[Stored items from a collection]
··········
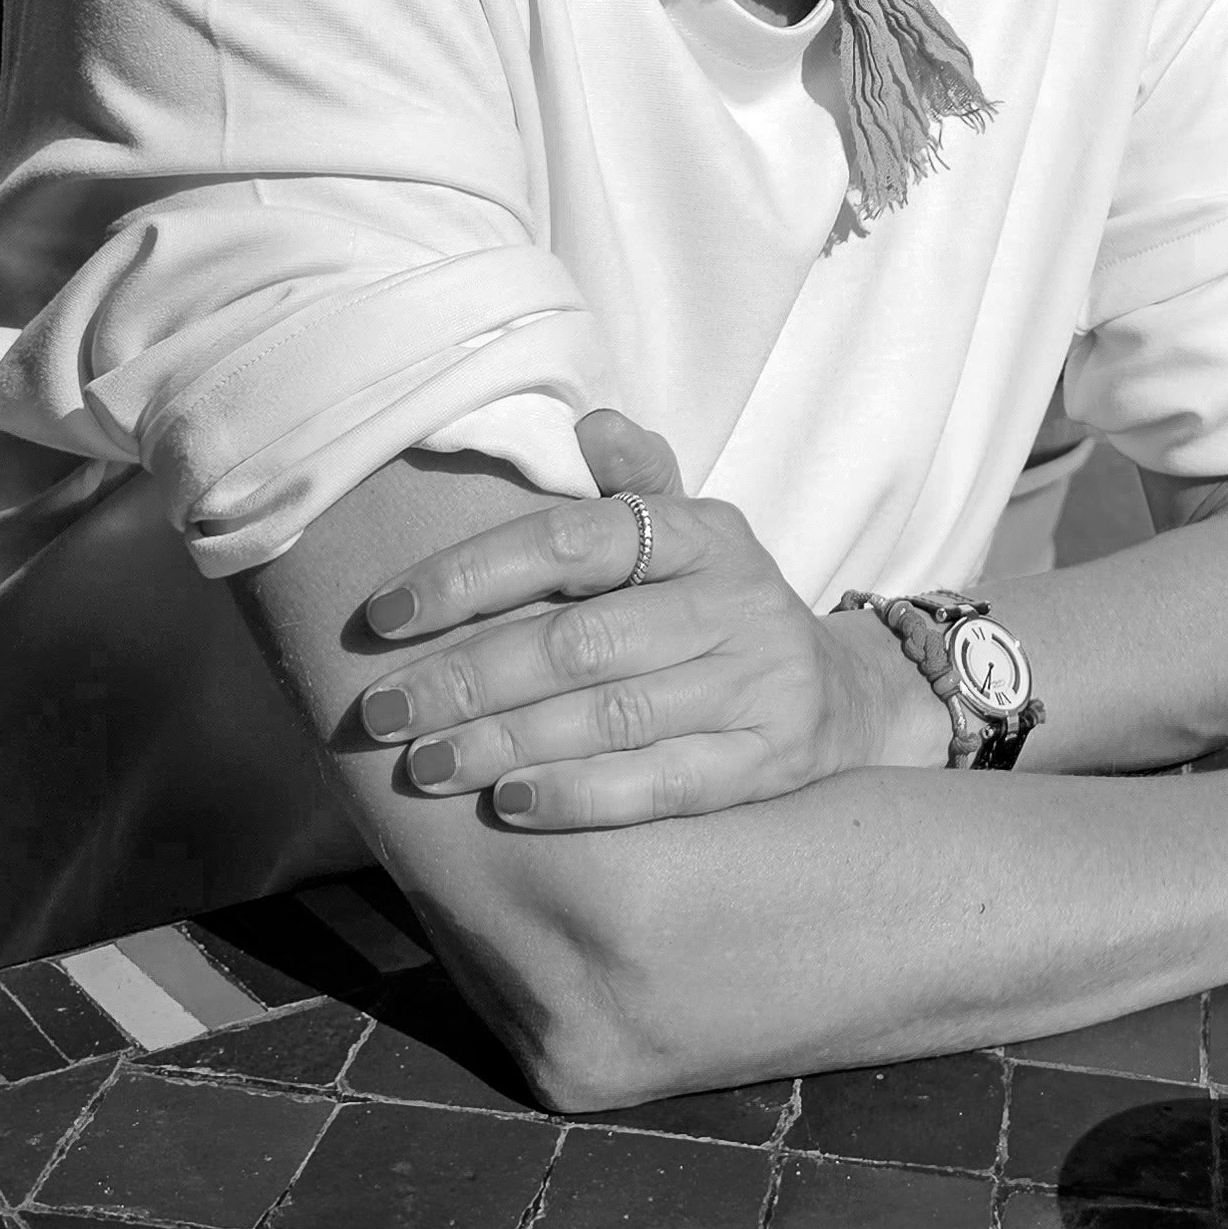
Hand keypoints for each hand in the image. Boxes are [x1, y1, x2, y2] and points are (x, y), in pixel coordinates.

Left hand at [351, 409, 942, 825]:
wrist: (845, 696)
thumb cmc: (722, 609)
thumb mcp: (691, 533)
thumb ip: (635, 483)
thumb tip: (588, 424)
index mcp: (702, 533)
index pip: (574, 541)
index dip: (472, 575)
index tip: (383, 614)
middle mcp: (734, 602)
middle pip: (581, 641)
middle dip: (468, 677)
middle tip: (383, 712)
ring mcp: (757, 683)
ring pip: (613, 716)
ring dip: (506, 743)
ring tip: (425, 765)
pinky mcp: (768, 760)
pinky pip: (662, 783)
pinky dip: (581, 796)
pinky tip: (510, 804)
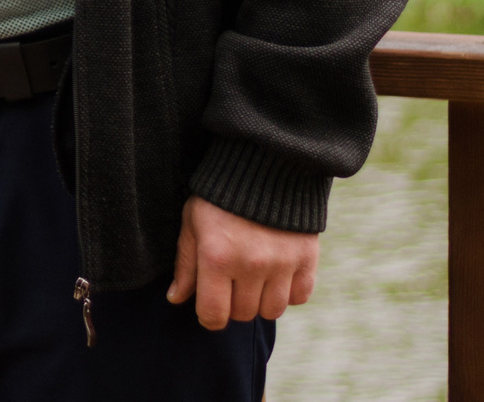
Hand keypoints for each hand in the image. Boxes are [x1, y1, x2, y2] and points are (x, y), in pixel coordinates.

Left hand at [168, 194, 317, 329]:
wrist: (264, 166)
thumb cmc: (218, 196)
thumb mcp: (192, 224)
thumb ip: (186, 265)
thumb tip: (176, 299)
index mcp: (217, 257)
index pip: (214, 314)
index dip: (209, 317)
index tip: (209, 310)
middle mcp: (251, 265)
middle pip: (243, 314)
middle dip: (233, 305)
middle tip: (230, 284)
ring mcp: (282, 264)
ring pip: (272, 311)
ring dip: (260, 301)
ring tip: (253, 279)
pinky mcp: (307, 259)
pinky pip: (299, 298)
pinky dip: (288, 293)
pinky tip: (276, 275)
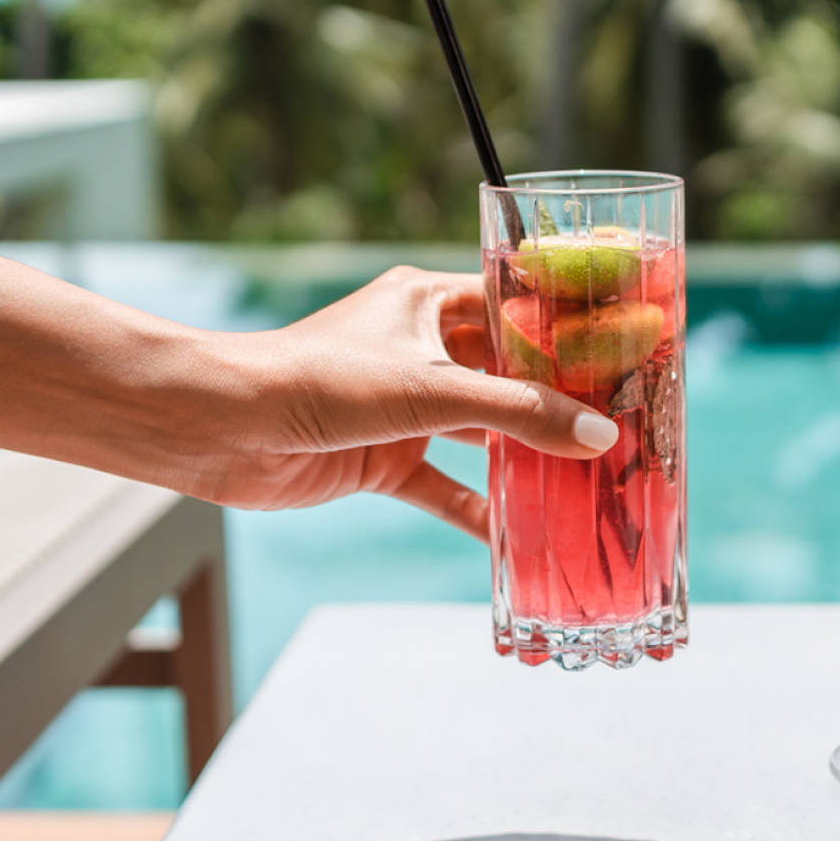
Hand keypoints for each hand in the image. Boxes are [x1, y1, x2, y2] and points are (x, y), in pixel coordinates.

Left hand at [194, 267, 617, 536]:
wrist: (222, 427)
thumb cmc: (316, 380)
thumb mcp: (430, 392)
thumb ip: (518, 415)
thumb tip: (596, 437)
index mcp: (428, 301)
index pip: (514, 307)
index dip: (564, 331)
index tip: (617, 354)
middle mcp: (418, 348)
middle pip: (504, 375)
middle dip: (554, 403)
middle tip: (614, 426)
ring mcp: (401, 406)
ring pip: (479, 432)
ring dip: (522, 457)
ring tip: (581, 481)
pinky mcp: (381, 456)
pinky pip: (443, 485)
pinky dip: (475, 510)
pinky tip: (516, 539)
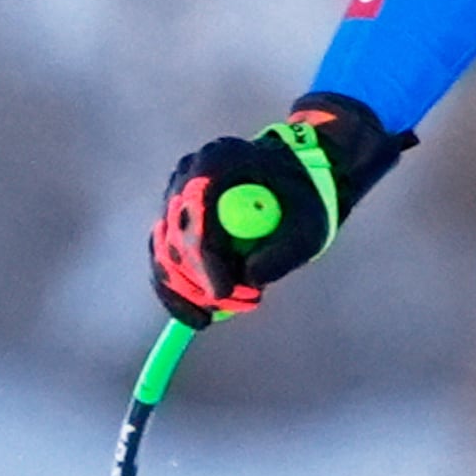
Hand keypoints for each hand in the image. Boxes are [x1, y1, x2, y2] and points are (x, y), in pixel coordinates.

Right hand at [148, 92, 412, 324]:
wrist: (292, 181)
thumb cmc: (304, 199)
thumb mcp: (310, 225)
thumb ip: (284, 251)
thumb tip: (249, 281)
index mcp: (220, 159)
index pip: (198, 211)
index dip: (205, 257)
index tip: (223, 294)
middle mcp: (187, 175)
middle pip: (174, 235)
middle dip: (198, 281)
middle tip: (229, 308)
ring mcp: (175, 197)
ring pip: (165, 253)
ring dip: (190, 291)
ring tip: (231, 307)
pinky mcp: (173, 221)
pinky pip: (165, 262)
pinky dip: (180, 292)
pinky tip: (199, 316)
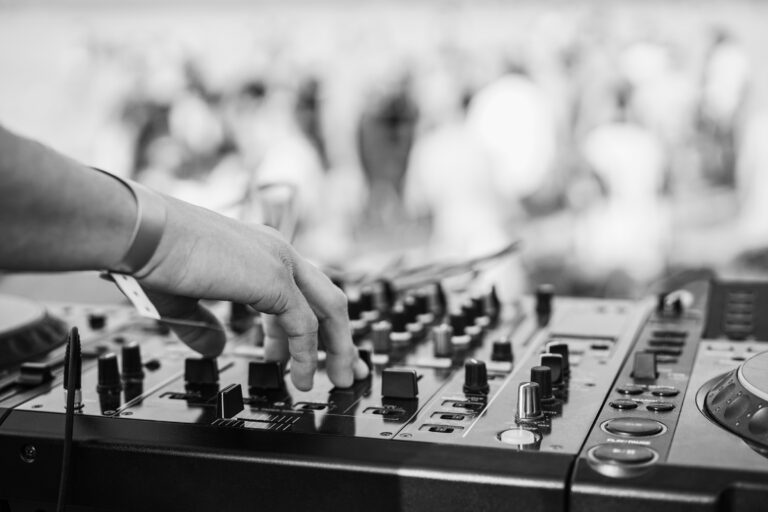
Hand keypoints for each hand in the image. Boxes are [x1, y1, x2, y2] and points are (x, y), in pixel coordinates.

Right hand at [135, 196, 367, 389]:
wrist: (141, 233)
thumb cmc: (152, 257)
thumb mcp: (184, 301)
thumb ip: (204, 326)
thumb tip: (216, 348)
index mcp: (258, 252)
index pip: (299, 292)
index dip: (304, 329)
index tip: (303, 357)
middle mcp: (276, 252)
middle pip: (326, 299)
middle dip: (340, 337)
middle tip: (345, 369)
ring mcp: (280, 263)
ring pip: (328, 310)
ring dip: (337, 348)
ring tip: (337, 380)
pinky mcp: (275, 280)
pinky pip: (304, 326)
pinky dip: (307, 355)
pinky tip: (300, 378)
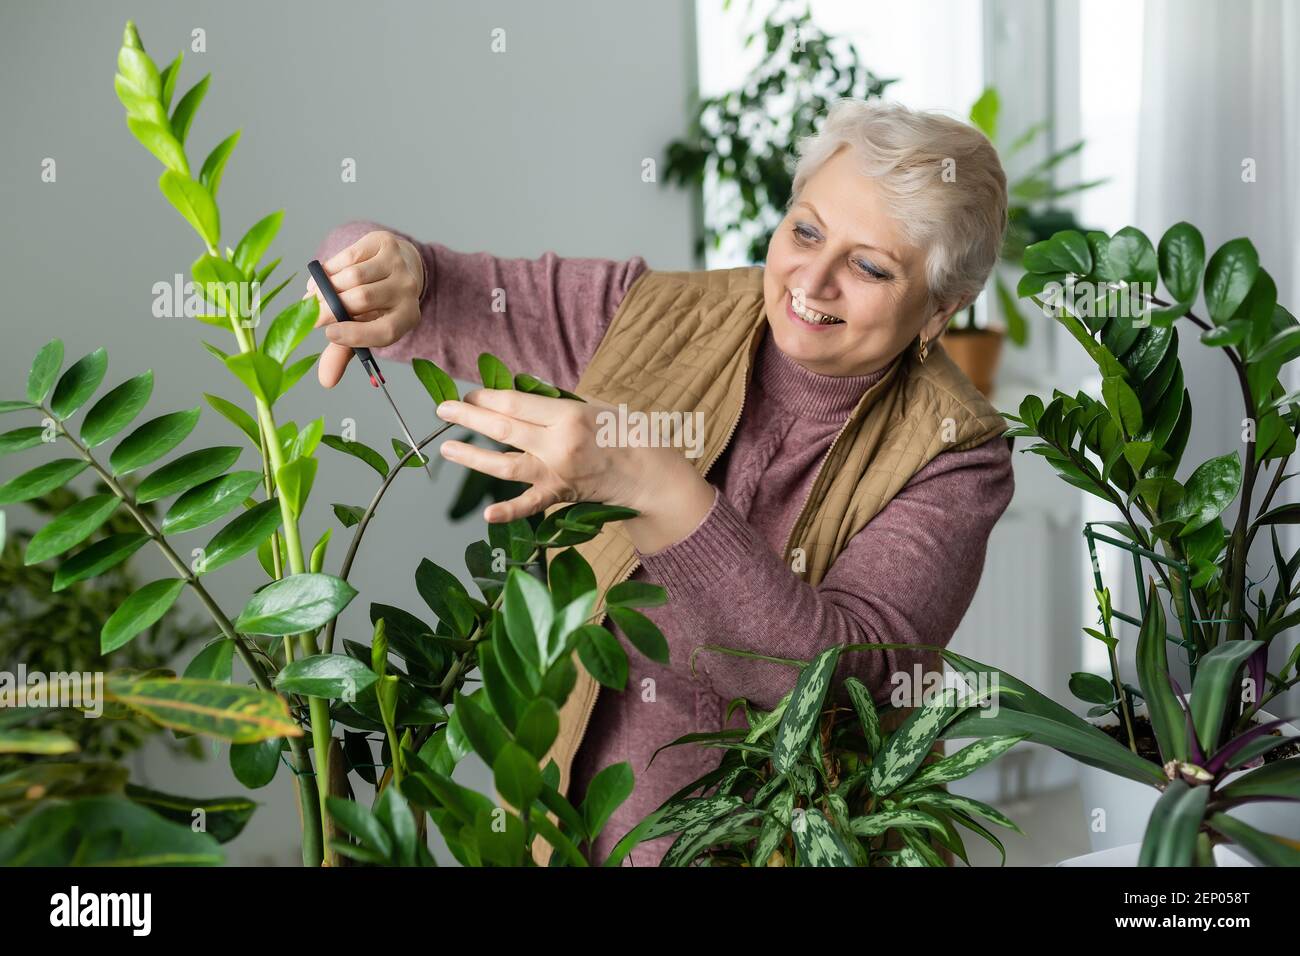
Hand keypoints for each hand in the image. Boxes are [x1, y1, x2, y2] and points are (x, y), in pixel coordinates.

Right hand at [305, 230, 424, 387]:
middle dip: (330, 309)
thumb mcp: (366, 327)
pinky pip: (349, 257)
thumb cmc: (377, 304)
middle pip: (363, 300)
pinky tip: (320, 279)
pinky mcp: (384, 243)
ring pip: (352, 277)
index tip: (328, 334)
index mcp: (408, 317)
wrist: (398, 265)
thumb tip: (325, 381)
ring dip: (325, 288)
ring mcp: (398, 264)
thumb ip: (345, 351)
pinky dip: (329, 269)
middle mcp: (408, 290)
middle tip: (311, 315)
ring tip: (313, 297)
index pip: (384, 331)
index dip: (355, 335)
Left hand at [435, 389, 716, 552]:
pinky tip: (488, 514)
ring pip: (505, 464)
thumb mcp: (595, 406)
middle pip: (503, 427)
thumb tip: (520, 396)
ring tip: (448, 449)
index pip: (516, 403)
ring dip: (473, 456)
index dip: (487, 397)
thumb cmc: (628, 435)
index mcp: (568, 415)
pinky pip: (530, 505)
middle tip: (444, 409)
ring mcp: (557, 472)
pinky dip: (509, 511)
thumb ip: (557, 403)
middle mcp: (558, 443)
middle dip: (469, 417)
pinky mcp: (561, 495)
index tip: (468, 393)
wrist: (652, 476)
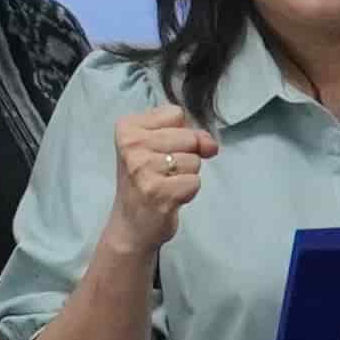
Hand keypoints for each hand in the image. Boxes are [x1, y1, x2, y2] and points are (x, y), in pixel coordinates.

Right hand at [102, 106, 216, 256]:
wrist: (131, 225)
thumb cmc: (146, 181)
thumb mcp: (159, 147)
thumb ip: (189, 135)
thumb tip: (211, 145)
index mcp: (127, 128)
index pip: (176, 114)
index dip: (178, 133)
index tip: (160, 150)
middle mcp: (131, 146)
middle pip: (188, 136)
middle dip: (185, 155)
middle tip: (163, 172)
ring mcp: (143, 169)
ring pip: (194, 160)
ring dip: (186, 175)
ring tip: (165, 184)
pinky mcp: (158, 192)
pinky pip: (195, 182)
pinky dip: (188, 192)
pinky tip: (169, 197)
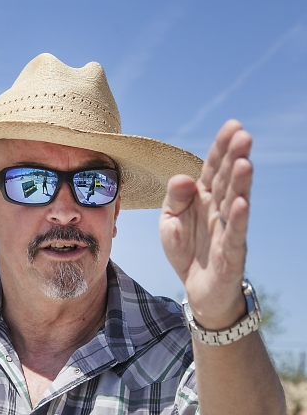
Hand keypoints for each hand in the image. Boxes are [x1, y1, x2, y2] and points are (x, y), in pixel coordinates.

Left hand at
··········
| Work to be completed |
Omitting the images, transcribe every record exactly.

| Exercise solution |
Hand keypoints for each hand in the image. Boxes are [x1, y1, x2, y2] and points are (x, y), in pixel coordinates.

Left hand at [351, 409, 942, 825]:
wrist: (845, 696)
thumb cmc: (722, 609)
thumb mcp: (691, 533)
thumb ip: (635, 483)
thumb tip: (588, 424)
index mcp: (702, 533)
index pip: (574, 541)
index dip: (472, 575)
index tip: (383, 614)
middle mcp: (734, 602)
middle pip: (581, 641)
middle dip: (468, 677)
middle tip: (383, 712)
ring mcp: (757, 683)
ring pip: (613, 716)
ring dip: (506, 743)
ring tip: (425, 765)
pinky mcp: (768, 760)
pinky pip: (662, 783)
pinky dip: (581, 796)
pinky tip: (510, 804)
Hand keypoints for each hand in the image. Boxes are [x1, y1, x2, y2] and points are (x, y), in pixel coordinates.

Left hand at [168, 194, 317, 329]:
wrist: (264, 166)
thumb cmc: (218, 196)
thumb mcp: (192, 224)
thumb ip: (186, 265)
thumb tip: (176, 299)
index mcp: (217, 257)
index pip: (214, 314)
index dip: (209, 317)
index tip: (209, 310)
middle mcp: (251, 265)
middle pip: (243, 314)
middle dip: (233, 305)
middle tip: (230, 284)
ring mcp: (282, 264)
ring pip: (272, 311)
ring dip: (260, 301)
ring tip: (253, 279)
pinky mcp: (307, 259)
pinky pip: (299, 298)
pinky dip: (288, 293)
pinky tip: (276, 275)
Hand keypoints for each hand in the image. Boxes are [x1, y1, x2, y2] and points are (x, y), in pixel coordinates.

Left hand at [194, 267, 617, 536]:
wrist: (222, 427)
thumb cmc: (316, 380)
thumb mcp: (430, 392)
thumb ip: (518, 415)
thumb tip: (596, 437)
index mcp: (428, 301)
index pip: (514, 307)
index dip: (564, 331)
index tip: (617, 354)
middle mcp: (418, 348)
middle pip: (504, 375)
middle dip: (554, 403)
middle tip: (614, 426)
ring mcp: (401, 406)
ring pip: (479, 432)
ring dip: (522, 457)
ring tip: (581, 481)
pinky mcp: (381, 456)
pinky pip: (443, 485)
pinky dip: (475, 510)
pinky tip: (516, 539)
Hand keypoints for each hand in the image. Boxes are [x1, y1, x2, y2] and points are (x, y), in pixel coordinates.

Right hand at [148, 92, 412, 324]:
wrist: (292, 181)
thumb cmc: (304, 199)
thumb mcp: (310, 225)
thumb ip: (284, 251)
thumb tip: (249, 281)
index mcp: (220, 159)
index pip: (198, 211)
index dip: (205, 257)
index tip: (223, 294)
middle mcp: (187, 175)
middle pip: (174, 235)
middle dip: (198, 281)
middle tip: (229, 308)
ring mcp: (175, 197)
ring pip: (165, 253)
ring dip: (190, 291)
ring tip: (231, 307)
pinky mcp: (173, 221)
pinky pip: (165, 262)
pinky dip: (180, 292)
pinky tip: (199, 316)
Hand keypoints for each hand in the image. Boxes are [x1, y1, x2, y2] and points are (x, y), in pixel coordinates.

Right hand at [135, 196, 367, 389]:
wrist: (141, 233)
thumb cmc: (152, 257)
thumb mcp: (184, 301)
thumb ip: (204, 326)
thumb tip: (216, 348)
index mcp: (258, 252)
index pip: (299, 292)
index dip: (304, 329)
index tip: (303, 357)
middle mcp: (276, 252)
middle pip: (326, 299)
middle dip: (340, 337)
middle tip: (345, 369)
ring mcp: (280, 263)
ring pip: (328, 310)
ring dip: (337, 348)
ring tip: (337, 380)
pinky mcp: (275, 280)
pinky pip: (304, 326)
pinky dip: (307, 355)
pinky tip: (300, 378)
Hand keypoints for each hand in the image. Boxes are [x1, y1, x2, y2] and points are (x, y), in pixel coordinates.

Right hand at [305, 230, 424, 387]:
middle dip: (330, 309)
thumb mcp: (366, 327)
pinky pip: (349, 257)
thumb cmc: (377, 304)
middle pip: (363, 300)
pinky tip: (320, 279)
pinky mcp: (384, 243)
ring pip: (352, 277)
index tip: (328, 334)
index mcp: (408, 317)
wrist: (398, 265)
thumb tip: (325, 381)
ring dip: (325, 288)
ring mcp: (398, 264)
thumb ip: (345, 351)
pinky dip: (329, 269)
middle mcp: (408, 290)
middle tip: (311, 315)
ring tip: (313, 297)
index pip: (384, 331)
index dip: (355, 335)
Left hand at [435, 389, 716, 552]:
pinky tip: (488, 514)
ring pip: (505, 464)
thumb mcp: (595, 406)
middle pip: (503, 427)
thumb tip: (520, 396)
ring tip: (448, 449)
index pip: (516, 403)
ring dip: (473, 456)
index dip: (487, 397)
thumb cmc: (628, 435)
index mcp: (568, 415)
pinky pip: (530, 505)
middle tip: (444, 409)
ring mcp: (557, 472)
pinky dip: (509, 511)
thumb ip: (557, 403)
middle mcp: (558, 443)
middle dip: (469, 417)
pinky mcp: (561, 495)
index tip: (468, 393)
wrist: (652, 476)
Hand keypoints for each hand in the image. Boxes are [x1, y1, x2, y2] and points are (x, y), in pixel coordinates.

Right hand at [102, 106, 216, 256]:
wrist: (131, 225)
thumb cmc: (146, 181)
thumb mcp: (159, 147)
thumb ip: (189, 135)
thumb tip: (211, 145)
index mcp: (127, 128)
index pip: (176, 114)
index dip: (178, 133)
index tip: (160, 150)
middle mcp: (131, 146)
middle pip: (188, 136)
middle dip: (185, 155)
middle tip: (163, 172)
ring mcp: (143, 169)
ring pip: (194, 160)
ring dip: (186, 175)
ring tip: (165, 184)
pinky mcp: (158, 192)
pinky pip: (195, 182)
pinky dip: (188, 192)
pinky tip: (169, 197)
Hand keypoints for each hand in the image. Boxes are [x1, y1, x2, y2] and points are (x, y), in pixel coordinates.

Left hand at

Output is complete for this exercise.